╭──

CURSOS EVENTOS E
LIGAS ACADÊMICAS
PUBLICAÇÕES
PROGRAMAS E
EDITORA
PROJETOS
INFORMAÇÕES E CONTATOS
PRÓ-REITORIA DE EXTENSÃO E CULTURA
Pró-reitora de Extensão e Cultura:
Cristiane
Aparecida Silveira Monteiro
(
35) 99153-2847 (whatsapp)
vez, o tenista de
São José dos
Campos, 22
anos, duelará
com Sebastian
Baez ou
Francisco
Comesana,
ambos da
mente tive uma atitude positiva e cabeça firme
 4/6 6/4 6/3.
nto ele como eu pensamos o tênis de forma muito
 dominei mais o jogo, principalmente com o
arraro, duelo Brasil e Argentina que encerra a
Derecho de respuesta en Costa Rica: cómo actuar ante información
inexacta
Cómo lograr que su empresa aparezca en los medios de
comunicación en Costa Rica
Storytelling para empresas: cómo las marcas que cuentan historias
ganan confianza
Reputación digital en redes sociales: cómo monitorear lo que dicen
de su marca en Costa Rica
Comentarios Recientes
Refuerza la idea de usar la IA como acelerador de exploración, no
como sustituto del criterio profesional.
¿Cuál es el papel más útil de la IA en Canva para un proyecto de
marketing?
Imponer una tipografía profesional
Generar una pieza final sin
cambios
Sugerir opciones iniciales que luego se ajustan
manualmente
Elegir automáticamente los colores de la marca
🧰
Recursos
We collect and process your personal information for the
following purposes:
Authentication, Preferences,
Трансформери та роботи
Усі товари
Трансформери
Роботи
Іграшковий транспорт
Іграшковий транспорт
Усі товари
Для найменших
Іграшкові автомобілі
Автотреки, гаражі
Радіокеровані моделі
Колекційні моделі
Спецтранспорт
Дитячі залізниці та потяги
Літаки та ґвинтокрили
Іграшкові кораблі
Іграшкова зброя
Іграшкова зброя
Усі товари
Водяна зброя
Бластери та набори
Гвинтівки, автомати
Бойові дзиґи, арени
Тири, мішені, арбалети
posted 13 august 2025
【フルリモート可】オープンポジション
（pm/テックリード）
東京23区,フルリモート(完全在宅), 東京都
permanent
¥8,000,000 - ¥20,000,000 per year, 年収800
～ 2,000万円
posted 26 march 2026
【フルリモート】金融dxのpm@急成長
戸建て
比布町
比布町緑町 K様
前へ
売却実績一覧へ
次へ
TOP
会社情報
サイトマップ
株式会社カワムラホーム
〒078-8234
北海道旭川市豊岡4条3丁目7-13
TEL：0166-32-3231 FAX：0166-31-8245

╰──

## EXERCISE INSTRUCTIONS
An exact reproduction of all the entries above is the expected answer.

## ANSWER AREA
CURSOS EVENTOS E
LIGAS ACADÊMICAS
PUBLICAÇÕES
PROGRAMAS E
EDITORA
PROJETOS
INFORMAÇÕES E CONTATOS
PRÓ-REITORIA DE EXTENSÃO E CULTURA
Pró-reitora de Extensão e Cultura:
Cristiane
Aparecida Silveira Monteiro
(
35) 99153-2847 (whatsapp)
vez, o tenista de
São José dos
Campos, 22
anos, duelará
com Sebastian
Baez ou
Francisco
Comesana,
ambos da
mente tive uma atitude positiva e cabeça firme
 4/6 6/4 6/3.
nto ele como eu pensamos o tênis de forma muito
 dominei mais o jogo, principalmente com o
arraro, duelo Brasil e Argentina que encerra a
Derecho de respuesta en Costa Rica: cómo actuar ante información
inexacta
Cómo lograr que su empresa aparezca en los medios de
comunicación en Costa Rica
Storytelling para empresas: cómo las marcas que cuentan historias
ganan confianza
Reputación digital en redes sociales: cómo monitorear lo que dicen
de su marca en Costa Rica
Comentarios Recientes
Refuerza la idea de usar la IA como acelerador de exploración, no
como sustituto del criterio profesional.
¿Cuál es el papel más útil de la IA en Canva para un proyecto de
marketing?
Imponer una tipografía profesional
Generar una pieza final sin
cambios
Sugerir opciones iniciales que luego se ajustan
manualmente
Elegir automáticamente los colores de la marca
🧰
Recursos
We collect and process your personal information for the
following purposes:
Authentication, Preferences,
Трансформери та роботи
Усі товари
Трансформери
Роботи
Іграшковий транспорт
Іграшковий транспорт
Усі товари
Для найменших
Іграшкові автомобілі
Автотреки, гаражі
Радіокеровані моделі
Колекційні моделі
Спецтранспорт
Дитячі залізниці та потяги
Літаки та ґвинтокрили
Іграшкові кораблі
Іграшкова зброя
Іграшкова зброя
Усі товари
Водяна зброя
Бластери та набори
Гвинтівки, автомати
Бойові дзиґи, арени
Тири, мішені, арбалети
posted 13 august 2025
【フルリモート可】オープンポジション
（pm/テックリード）
東京23区,フルリモート(完全在宅), 東京都
permanent
¥8,000,000 - ¥20,000,000 per year, 年収800
～ 2,000万円
posted 26 march 2026
【フルリモート】金融dxのpm@急成長
戸建て
比布町
比布町緑町 K様
前へ
売却実績一覧へ
次へ
TOP
会社情報
サイトマップ
株式会社カワムラホーム
〒078-8234
北海道旭川市豊岡4条3丁目7-13
TEL：0166-32-3231 FAX：0166-31-8245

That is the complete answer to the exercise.